VIA AÉREA UN VIAJE MARAVILLOSO

Grace Gálvez

Ahora, César Vallejo, entiendo por qué escribías así, luego de ver los verdes de tus cerros, lo limpio de tus caminos y lo vivo de tu recuerdo, porque esa tierra de sombrero es tuya, tu nombre retumba en cada esquina, tu paso por cada calle enaltece todo zapato. Escuché de ir a tu tierra, el saber que estaría tan cerca de tus raíces hacía increíbles los días que contaba para que llegue el día de la partida. Hasta que llegó y cuando menos me di cuenta ya estaba en el ómnibus, entregándome ahora al mundo fantástico que te vio nacer.

Al fin llegamos, vi tus caminos, sonreí. Lo próximo sería visitar tu casa, ¡déjenme ir!… y allí estuve, como por encanto, observándolo todo, todo lo que tú alguna vez tocaste y tu poesía se alzó en voz y tu mano se hizo presencia. Era maravilloso cómo yo podía entenderte, mi nombre estaba en tus escritos, todo tu verso era común, del pueblo, era el grito de todos los allí presentes y hasta de los ausentes que intentan ignorar tu protesta, y no saben que tu lamento también fue por ellos.

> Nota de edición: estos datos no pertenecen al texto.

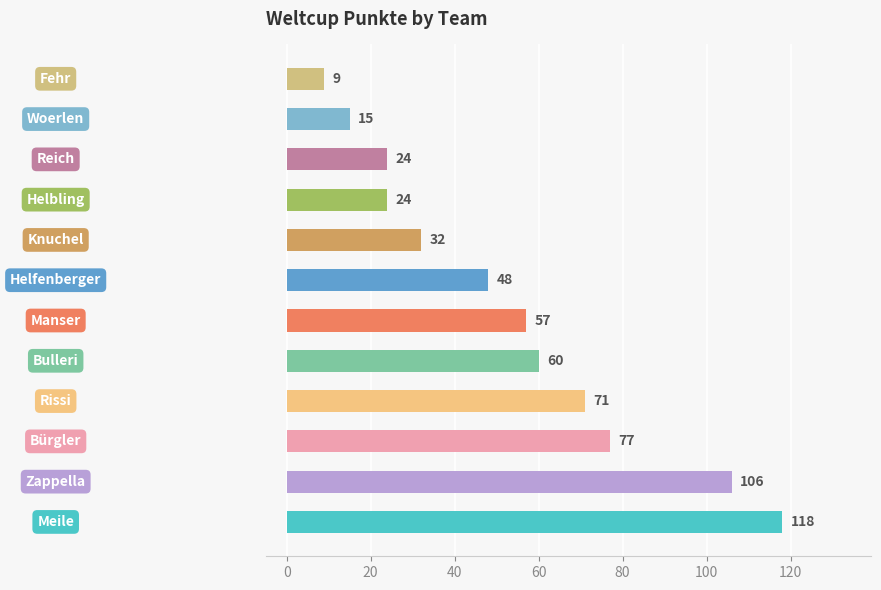

How many values are below 57?

6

Y allí estabas, húmedo, penetrante, profundo. Y escuché tu palabra a través de mil voces y tu voz a través de muchas palabras y te vi renacer y anduviste, galopaste de nuevo para llegar a nosotros, vi el poyo, tu piso, Capulí, sí, Capulí. Luego de eso no quedaba nada, era como haber escrito la obra cumbre, y me pregunté ¿luego de eso qué? ¿Qué podría superar ese momento impresionante, perturbador, que conmueve, que exacerba, que paraliza y hace que el tiempo se detenga para contemplar tu gracia, para venerar tu estirpe, tu casta?

Era la hora de irse, yo me sentía triste, satisfecha… y de pronto estaba con Paco Yunque, en su mismísima escuela, bailando, zapateando sobre el patio de sus juegos, con fogata, música, estrellas y tú inundándonos las entrañas y el alma. Qué embriaguez de ti… y cantábamos, éramos felices. El tiempo no parecía andar, éramos millonarios, ricos, hombres bendecidos, únicos, favorecidos, qué tal placer… y tuve pena de los demás, de aquellos que pudiendo ir, rechazaron estar en el paraíso.

Luego la visita al cementerio, a la piedra negra sobre la piedra blanca. Allí debajo descansan orgullosos tus padres. Nuevamente entre poesía, canto y un regreso con conversaciones del pasado, de un balcón y una añoranza. Y noche de fiesta. La luna se hizo eco en el cielo, una luz hizo ronda a su alrededor, era un regalo de los incas para nosotros y bebimos y bailamos, hasta que complacidos tuvimos que volver.

Ya era hora de volver. Los Ronderos de Santiago de Chuco nos dieron un mensaje imperecedero, los niños de Santiago de Chuco nos ofrecieron un desfile inolvidable y hasta el paisaje mismo nos dio la mejor de sus despedidas con sus cerros de contrastados verdes, con sus burros, y su gente. Me despedía Santiago de Chuco, me despedía de la tierra de Vallejo y volvía a Lima para reencontrarme con él y su poesía, para releerlo y comprenderlo dos veces, para contar lo que viví y así reivindicar tu tierra, el Perú y tu nombre.